▶ [Work instructions] Write out all of the records precisely. Skip anything that is a picture.

┄┄┄┄┄┄┄┄┄┄┄┄┄┄┄┄┄┄┄┄

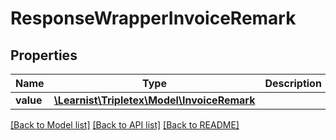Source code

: # ResponseWrapperInvoiceRemark

## Properties
Name | Type | Description | Notes
------------ | ------------- | ------------- | -------------
**value** | [**\Learnist\Tripletex\Model\InvoiceRemark**](InvoiceRemark.md) |  | [optional] 

[[Back to Model list]](../../README.md#documentation-for-models) [[Back to API list]](../../README.md#documentation-for-api-endpoints) [[Back to README]](../../README.md)

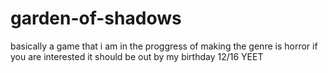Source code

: # garden-of-shadows
basically a game that i am in the proggress of making the genre is horror if you are interested it should be out by my birthday 12/16
YEET
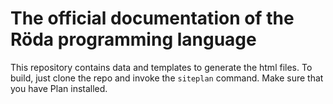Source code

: # The official documentation of the Röda programming language

This repository contains data and templates to generate the html files.
To build, just clone the repo and invoke the `siteplan` command.
Make sure that you have Plan installed.
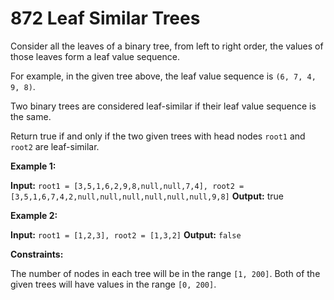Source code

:# 872 Leaf Similar Trees

Consider all the leaves of a binary tree, from left to right order, the values of those leaves form a leaf value sequence.

For example, in the given tree above, the leaf value sequence is `(6, 7, 4, 9, 8)`.

Two binary trees are considered leaf-similar if their leaf value sequence is the same.

Return true if and only if the two given trees with head nodes `root1` and `root2` are leaf-similar.

**Example 1:**

**Input:** `root1 = [3,5,1,6,2,9,8,null,null,7,4], root2 = [3,5,1,6,7,4,2,null,null,null,null,null,null,9,8]`
**Output:** true

**Example 2:**

**Input:** `root1 = [1,2,3], root2 = [1,3,2]`
**Output:** `false`

**Constraints:**

The number of nodes in each tree will be in the range `[1, 200]`.
Both of the given trees will have values in the range `[0, 200]`.
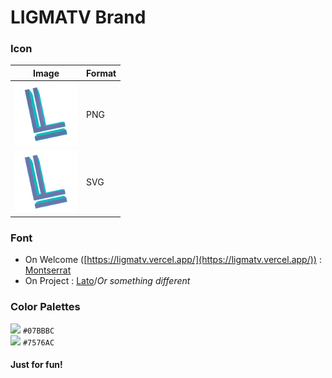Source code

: # LIGMATV Brand

### Icon

| Image | Format |
|--|--|
| <img src="https://raw.githubusercontent.com/LIGMATV/LIGMATV/main/brand/icon.png" width="100"> | PNG |
| <img src="https://raw.githubusercontent.com/LIGMATV/LIGMATV/main/brand/icon.svg" width="100"> | SVG |

### Font

* On Welcome ([https://ligmatv.vercel.app/](https://ligmatv.vercel.app/)) : [Montserrat](https://fonts.google.com/specimen/Montserrat)
* On Project : [Lato](https://fonts.google.com/specimen/Lato)/*Or something different*

### Color Palettes

![](https://img.shields.io/badge/-07BBBC?style=for-the-badge) `#07BBBC`  
![](https://img.shields.io/badge/-7576AC?style=for-the-badge) `#7576AC`

#### Just for fun!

┄┄┄┄┄┄┄┄┄┄┄┄┄┄┄┄┄┄┄┄

▶ [Output of the exercise]
Source code

: # ResponseWrapperInvoiceRemark

## Properties
Name | Type | Description | Notes
------------ | ------------- | ------------- | -------------
**value** | [**\Learnist\Tripletex\Model\InvoiceRemark**](InvoiceRemark.md) |  | [optional] 

[[Back to Model list]](../../README.md#documentation-for-models) [[Back to API list]](../../README.md#documentation-for-api-endpoints) [[Back to README]](../../README.md)

Source code

: # garden-of-shadows
basically a game that i am in the proggress of making the genre is horror if you are interested it should be out by my birthday 12/16
YEET
Source code

: # The official documentation of the Röda programming language

This repository contains data and templates to generate the html files.
To build, just clone the repo and invoke the `siteplan` command.
Make sure that you have Plan installed.
Source code

:# 872 Leaf Similar Trees

Consider all the leaves of a binary tree, from left to right order, the values of those leaves form a leaf value sequence.

For example, in the given tree above, the leaf value sequence is `(6, 7, 4, 9, 8)`.

Two binary trees are considered leaf-similar if their leaf value sequence is the same.

Return true if and only if the two given trees with head nodes `root1` and `root2` are leaf-similar.

**Example 1:**

**Input:** `root1 = [3,5,1,6,2,9,8,null,null,7,4], root2 = [3,5,1,6,7,4,2,null,null,null,null,null,null,9,8]`
**Output:** true

**Example 2:**

**Input:** `root1 = [1,2,3], root2 = [1,3,2]`
**Output:** `false`

**Constraints:**

The number of nodes in each tree will be in the range `[1, 200]`.
Both of the given trees will have values in the range `[0, 200]`.
Source code

: # LIGMATV Brand

### Icon

| Image | Format |
|--|--|
| <img src="https://raw.githubusercontent.com/LIGMATV/LIGMATV/main/brand/icon.png" width="100"> | PNG |
| <img src="https://raw.githubusercontent.com/LIGMATV/LIGMATV/main/brand/icon.svg" width="100"> | SVG |

### Font

* On Welcome ([https://ligmatv.vercel.app/](https://ligmatv.vercel.app/)) : [Montserrat](https://fonts.google.com/specimen/Montserrat)
* On Project : [Lato](https://fonts.google.com/specimen/Lato)/*Or something different*

### Color Palettes

![](https://img.shields.io/badge/-07BBBC?style=for-the-badge) `#07BBBC`  
![](https://img.shields.io/badge/-7576AC?style=for-the-badge) `#7576AC`

#### Just for fun!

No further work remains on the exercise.